The authors of this study wanted to take a closer look at how to interpret an elevated or normal WBC when an elevated CRP is present. As CRP is an acute phase reactant, the CRP level rises in response to inflammation. When compared with the erythrocyte sedimentation rate (ESR), blood levels of CRP are more quickly responsive to the introduction and removal of the inflammatory source. The authors of this retrospective study wanted to look more closely at cases of children who had fever and discordance between the CRP and the WBC, specifically those with elevated CRP and normal WBC. They found that, in children 3 months to 18 years, after excluding patients with cancer, immunosuppression, or neutropenia, around 40% of patients with a CRP >15 had a normal white blood cell count. In this discordance group, about 75% of patients had a bacterial infection identified, as compared to 86% of patients for whom both CRP and WBC were elevated. The most commonly identified infections were respiratory, urinary tract and ENT infections, with respiratory and urinary tract infections more likely to have concordance of elevated CRP and WBC. The researchers also found that the discordance group was more likely to have bacterial enteritis, and they note that bacterial enteritis has been reported in other studies to be often associated with a normal WBC. 

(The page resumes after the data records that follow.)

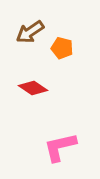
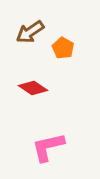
orange pentagon: moved 1 px right; rotated 15 degrees clockwise
pink L-shape: moved 12 px left
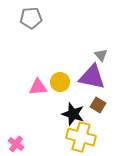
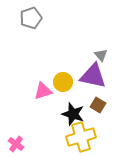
gray pentagon: rotated 15 degrees counterclockwise
purple triangle: moved 1 px right, 1 px up
yellow circle: moved 3 px right
pink triangle: moved 5 px right, 4 px down; rotated 12 degrees counterclockwise
yellow cross: rotated 32 degrees counterclockwise
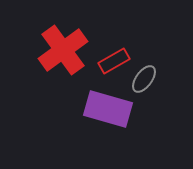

The main takeaway from this article is that we should think more carefully about how to apply a WBC result when evaluating a child with fever. A normal WBC by itself does not exclude a bacterial infection – and so may not be entirely reassuring, and this Research Brief suggests that there may be value in obtaining a CRP in addition to or instead of a WBC to help work up for a bacterial infection in the pediatric population, especially when there are no gastrointestinal symptoms present. However, in many institutions, a CRP cannot be obtained in a timely enough fashion to help in your work up, and based on this Research Brief, a normal WBC in and of itself may not be sufficient to rule out bacterial infection. I would encourage you to read this article. Of note, the table in the paper does an excellent job of breaking down the different demographics, which may be important to consider when making the decision of which labs may be helpful in your diagnostic workup for a child with fever.